Georgetown, Guyana – (November 7, 2019) The November 7, 2019 Stabroek News editorial – The President and ‘fairness’ in the press- deliberately misrepresents statements made recently by President David Granger, during a live radio interview with Kaieteur Radio on Friday, November 1, 2019.

President Granger has always been and continues to be a strong advocate for a professional and free press.

During his numerous interactions with media practitioners, before and since his assumption to office, President David Granger has always demonstrated great respect and regard for the profession and for journalists.

The Stabroek News’s assertions to the contrary therefore, are false.

During his address to the press corps, at a Guyana Press Association workshop, hosted on April 29, 2016, the President was pellucid: “… journalism is a noble profession. Journalism like any other profession is based on a sense of social responsibility. It is not for the reckless, it is based on education. It’s not for the uneducated. It’s based on ethics, it’s based on experience…

My administration is committed also to non-interference in the independent media. Independent media act as watchdogs of the Government. They promote transparency by ensuring that information is provided to the public on the work of the Government. They’re a source of valuable feedback on the effectiveness of the efforts of the Government. There is no good reason for the State to interfere in the work of the private media. The relationship between the State and the private media must be seen as a partnership in providing a public good, that is, public information for the citizens of this country.”

President Granger strongly believes that citizens’ access to information is a democratic right and information is necessary for their informed participation in society.

Any restriction on the flow of information denies citizens the opportunity to participate fully in decision-making and, thereby, impairs democracy.

Fairness and balance are the hallmarks of good journalism. Fairness in a journalistic context, entails accurate reportage and examining every possible angle and perspective. Selectively using parts of quotes and information to frame a story presents a false and misleading account to readers on that particular issue or person.

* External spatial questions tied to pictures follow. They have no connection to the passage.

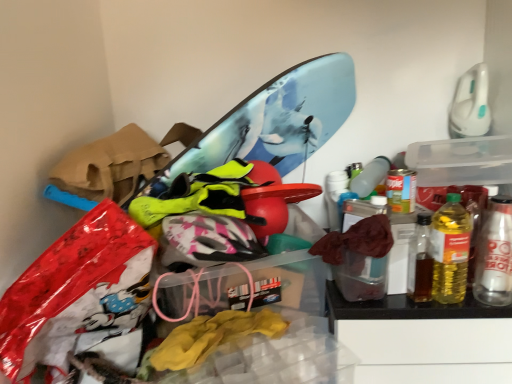
Question: Is translucent plastic bottle at right, the 1th bottle viewed from the left, to the left or to the right of metallic silver can at right, which appears as the 1th bottle when viewed from the right, in the image?

Choices:
 (A) left
 (B) right

Answer: (A)

Question: Considering the positions of translucent plastic bottle at right, the 1th bottle viewed from the left, and metallic silver can at right, which is the second bottle from left to right, in the image, is translucent plastic bottle at right, the 1th bottle viewed from the left, wider or thinner than metallic silver can at right, which is the second bottle from left to right,?

Choices:
 (A) wide
 (B) thin

Answer: (A)

Question: Which of these objects is positioned closest to the transparent plastic storage box at center, placed as the second storage box when sorted from top to bottom?

Choices:
 (A) metallic silver can at right, which is the second bottle from left to right
 (B) transparent plastic storage box at upper right, the second storage box from the bottom
 (C) translucent plastic bottle at right, the 2th bottle in the right-to-left sequence

Answer: (C)

Question: Which object is positioned closest to the transparent plastic storage box at center, which is the 2th storage box from right to left?

Choices:
 (A) transparent plastic storage box at upper right, arranged as the 2th storage box when viewed from the left
 (B) translucent plastic bottle at right, the 1th bottle viewed from the left
 (C) metallic silver can at right, which appears as the 1th bottle when viewed from the right

Answer: (B)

As Gratten (1998) said, “It means a reasonable but not necessarily total distinction between reporting and comment… It means not being swayed by your own highly personal likes and dislikes of individuals.” Gratten, M. 1998. Richards, I. (2005) Quagmires and Quandaries: Exploring Journalism Ethics. Australia: University of new south wales press ltd. p29

Stabroek News has failed on many occasions, to report on important national events. In fact, in 2016, the Ministry of the Presidency had brought to the newspaper’s attention, that it had taken note that the paper had not been reporting on important national events involving the Presidency.

Stabroek News currently publishes weekly columns by the Presidential candidate of a political party and an executive member of the same party. While this is certainly within the paper’s purview, it is hypocritical to criticise the President on his stance for fairness and equitable reportage when the paper itself has not given equal opportunities to the other stakeholders.